LIST OF TASKS.
[A] Reproduce the PacketHop 2.0 article from "When there’s cellular" to "interview last week.".
[B] Summarize the PacketHop 2.0 article in two sentences.
[C] Pick up the PacketHop 2.0 article after its final sentence and keep writing.

SOURCE PASSAGE.
———

PacketHop releases version 2.0 with cell backhaul, 4.9 GHz support: PacketHop’s software platform is designed to allow those in public safety to work together without having a network nearby. The latest version of the software supports the increasingly popular and available 4.9 GHz radio cards that essentially port Wi-Fi into this coordinated, low-contention, higher-wattage frequency range. PacketHop 2.0 provides collaborative whiteboard, video sharing, and other tools useful in the field among any peers in a mesh of connections that can span thousands of feet. (PacketHop does not manufacture hardware; it’s an overlay product.)

When there’s cellular backhaul available on one of the connected devices, like a laptop with EVDO built in or an external card, the software can send video upstream with dynamic quality of service adjustments relative to the available uplink. Thus, you don’t get choppy video, but a lower frame rate or less resolution, which is far more useful. “Instead of trying to jam 30 frames per second through a 30 Kbps pipe, we can throttle those frames down,” said PacketHop’ chief executive and president Michael Howse in an interview last week.

———

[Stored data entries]
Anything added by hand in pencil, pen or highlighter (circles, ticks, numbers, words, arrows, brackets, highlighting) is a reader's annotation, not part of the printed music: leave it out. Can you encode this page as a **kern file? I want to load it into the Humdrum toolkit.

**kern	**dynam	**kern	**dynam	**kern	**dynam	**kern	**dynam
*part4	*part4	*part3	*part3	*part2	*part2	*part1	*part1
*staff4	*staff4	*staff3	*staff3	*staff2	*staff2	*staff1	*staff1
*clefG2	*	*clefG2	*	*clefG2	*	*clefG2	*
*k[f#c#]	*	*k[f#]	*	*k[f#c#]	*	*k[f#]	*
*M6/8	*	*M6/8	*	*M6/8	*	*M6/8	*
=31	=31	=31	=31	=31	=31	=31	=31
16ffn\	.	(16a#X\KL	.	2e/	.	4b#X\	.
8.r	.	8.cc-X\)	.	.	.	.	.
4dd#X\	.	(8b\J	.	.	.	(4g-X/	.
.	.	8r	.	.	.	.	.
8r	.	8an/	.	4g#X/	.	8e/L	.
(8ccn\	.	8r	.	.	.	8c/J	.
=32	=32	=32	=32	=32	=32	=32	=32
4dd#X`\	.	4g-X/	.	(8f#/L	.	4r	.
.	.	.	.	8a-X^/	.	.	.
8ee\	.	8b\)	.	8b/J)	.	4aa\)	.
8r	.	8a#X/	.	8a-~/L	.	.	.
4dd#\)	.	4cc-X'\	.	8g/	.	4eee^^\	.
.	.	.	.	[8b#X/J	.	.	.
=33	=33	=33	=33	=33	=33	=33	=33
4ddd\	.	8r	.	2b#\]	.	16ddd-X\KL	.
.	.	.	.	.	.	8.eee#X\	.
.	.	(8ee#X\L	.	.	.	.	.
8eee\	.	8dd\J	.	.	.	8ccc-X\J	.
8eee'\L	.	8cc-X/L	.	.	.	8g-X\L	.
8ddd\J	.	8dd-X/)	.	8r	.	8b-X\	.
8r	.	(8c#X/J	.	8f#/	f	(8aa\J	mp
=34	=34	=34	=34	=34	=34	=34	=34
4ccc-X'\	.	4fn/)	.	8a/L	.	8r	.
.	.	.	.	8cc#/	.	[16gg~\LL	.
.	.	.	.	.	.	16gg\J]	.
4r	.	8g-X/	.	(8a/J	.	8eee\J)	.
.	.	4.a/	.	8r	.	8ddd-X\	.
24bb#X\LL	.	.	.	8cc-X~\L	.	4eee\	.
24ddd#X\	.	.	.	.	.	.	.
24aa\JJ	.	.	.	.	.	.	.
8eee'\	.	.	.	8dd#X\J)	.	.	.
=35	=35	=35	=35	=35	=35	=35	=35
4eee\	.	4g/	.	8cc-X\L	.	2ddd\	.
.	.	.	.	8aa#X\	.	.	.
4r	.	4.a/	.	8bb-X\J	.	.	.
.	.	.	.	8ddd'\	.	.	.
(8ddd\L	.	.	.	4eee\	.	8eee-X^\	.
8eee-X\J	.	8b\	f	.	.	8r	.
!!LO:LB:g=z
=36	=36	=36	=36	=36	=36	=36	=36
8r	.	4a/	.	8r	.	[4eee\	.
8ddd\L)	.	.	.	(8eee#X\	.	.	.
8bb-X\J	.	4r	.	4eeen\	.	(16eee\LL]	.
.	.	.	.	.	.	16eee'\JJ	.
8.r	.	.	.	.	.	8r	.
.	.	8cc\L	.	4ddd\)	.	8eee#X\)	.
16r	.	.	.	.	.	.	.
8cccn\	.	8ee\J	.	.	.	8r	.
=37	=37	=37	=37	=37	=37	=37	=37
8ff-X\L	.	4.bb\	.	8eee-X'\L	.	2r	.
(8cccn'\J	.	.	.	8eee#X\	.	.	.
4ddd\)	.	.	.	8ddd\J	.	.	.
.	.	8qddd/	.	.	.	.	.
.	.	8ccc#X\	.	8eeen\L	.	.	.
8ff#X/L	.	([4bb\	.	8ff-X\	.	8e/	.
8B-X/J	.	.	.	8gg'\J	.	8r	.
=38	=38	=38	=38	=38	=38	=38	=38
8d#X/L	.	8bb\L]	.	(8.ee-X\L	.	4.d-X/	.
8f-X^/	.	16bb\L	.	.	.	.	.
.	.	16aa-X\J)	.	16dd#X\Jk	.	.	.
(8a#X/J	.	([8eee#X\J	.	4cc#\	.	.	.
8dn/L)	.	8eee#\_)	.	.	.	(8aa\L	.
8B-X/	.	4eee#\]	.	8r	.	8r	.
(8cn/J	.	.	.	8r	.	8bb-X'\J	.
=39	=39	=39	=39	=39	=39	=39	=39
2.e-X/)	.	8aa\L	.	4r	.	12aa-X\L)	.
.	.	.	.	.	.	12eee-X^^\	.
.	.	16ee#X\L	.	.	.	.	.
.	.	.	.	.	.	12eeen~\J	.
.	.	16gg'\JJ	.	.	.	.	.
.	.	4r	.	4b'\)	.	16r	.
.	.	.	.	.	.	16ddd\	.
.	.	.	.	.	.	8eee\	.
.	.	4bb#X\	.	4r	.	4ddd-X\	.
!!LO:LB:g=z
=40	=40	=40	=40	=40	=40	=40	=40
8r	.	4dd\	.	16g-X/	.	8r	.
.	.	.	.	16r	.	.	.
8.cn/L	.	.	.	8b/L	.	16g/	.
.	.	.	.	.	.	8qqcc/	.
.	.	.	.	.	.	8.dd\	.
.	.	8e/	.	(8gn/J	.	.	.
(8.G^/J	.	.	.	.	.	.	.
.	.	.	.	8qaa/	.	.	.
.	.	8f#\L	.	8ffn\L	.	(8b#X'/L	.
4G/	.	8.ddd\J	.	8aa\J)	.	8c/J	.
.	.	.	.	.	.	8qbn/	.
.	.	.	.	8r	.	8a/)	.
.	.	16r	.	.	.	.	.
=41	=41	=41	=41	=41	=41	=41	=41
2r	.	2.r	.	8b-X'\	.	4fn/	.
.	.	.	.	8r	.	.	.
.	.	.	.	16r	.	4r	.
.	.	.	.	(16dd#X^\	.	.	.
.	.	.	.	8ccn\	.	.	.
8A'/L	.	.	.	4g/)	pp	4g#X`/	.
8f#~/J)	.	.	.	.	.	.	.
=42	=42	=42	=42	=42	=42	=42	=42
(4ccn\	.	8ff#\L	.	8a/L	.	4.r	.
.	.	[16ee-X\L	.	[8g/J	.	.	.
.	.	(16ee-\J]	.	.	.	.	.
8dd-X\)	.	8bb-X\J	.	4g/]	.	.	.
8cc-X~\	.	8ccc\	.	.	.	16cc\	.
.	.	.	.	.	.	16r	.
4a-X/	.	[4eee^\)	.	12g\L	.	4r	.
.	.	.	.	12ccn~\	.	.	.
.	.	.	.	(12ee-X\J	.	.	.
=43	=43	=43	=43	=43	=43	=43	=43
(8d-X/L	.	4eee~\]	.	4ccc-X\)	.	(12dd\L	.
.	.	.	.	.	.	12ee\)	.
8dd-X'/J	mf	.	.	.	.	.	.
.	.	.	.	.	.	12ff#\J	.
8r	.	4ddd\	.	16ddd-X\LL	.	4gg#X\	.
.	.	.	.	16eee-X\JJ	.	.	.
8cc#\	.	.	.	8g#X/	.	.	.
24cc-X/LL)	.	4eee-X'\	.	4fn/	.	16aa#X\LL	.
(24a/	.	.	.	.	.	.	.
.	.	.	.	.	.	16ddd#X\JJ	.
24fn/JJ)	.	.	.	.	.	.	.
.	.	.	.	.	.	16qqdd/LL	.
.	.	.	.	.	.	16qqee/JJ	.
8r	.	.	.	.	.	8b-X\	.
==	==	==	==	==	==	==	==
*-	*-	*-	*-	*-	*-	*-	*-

———

RESULTS OF THE EXERCISE.
[A]
When there’s cellular backhaul available on one of the connected devices, like a laptop with EVDO built in or an external card, the software can send video upstream with dynamic quality of service adjustments relative to the available uplink. Thus, you don’t get choppy video, but a lower frame rate or less resolution, which is far more useful. “Instead of trying to jam 30 frames per second through a 30 Kbps pipe, we can throttle those frames down,” said PacketHop’ chief executive and president Michael Howse in an interview last week.

[B] PacketHop 2.0, a software platform that lets public safety workers collaborate without a nearby network, adds support for 4.9 GHz radio cards and offers tools such as a collaborative whiteboard and video sharing among peers in a mesh. When a connected device has cellular backhaul, the software sends video upstream and adjusts quality to the available uplink, lowering frame rate or resolution rather than producing choppy video.

[C]
Howse spoke to the benefits of 4.9 GHz and how it has started to flower with an increasing number of products appearing and license requests being made to the FCC by public safety entities. Howse said that PacketHop has been invested in the newer band for most of the firm’s history, and helped the push that led the FCC to allow 802.11 standards to be repurposed into this band. This has allowed the benefits of cheap Wi-Fi to lower costs in public safety wireless, and we’re just at the beginning of this.

Howse said that in their testing, they have seen ranges between two mobile nodes of thousands of feet. In one test, they reached 3,400 feet and “ran out of room on the road” to continue the test. “In any sort of realistic use case for our public-safety customers, 3,400 feet is something beyond what we ever expected when we started this business,” he said. Most clusters of use will be spread out over relatively short distances across city blocks, for instance.

With video being the primary application driver of interest right now, bandwidth is an issue for streaming that content among nodes and to commanders in the field. PacketHop says their software can facilitate 6 Mbps or faster connections over long distances. The 4.9 GHz band can reach these rates at long range because of the higher allowed wattage and the coordination by regional planning coordinators that ensure unique channels for different purposes across geographial areas. “It’s highly coordinated, and that really reduces any issues you may have during incidents and events. It’s the actual end users who are coordinating spectrum,” Howse noted.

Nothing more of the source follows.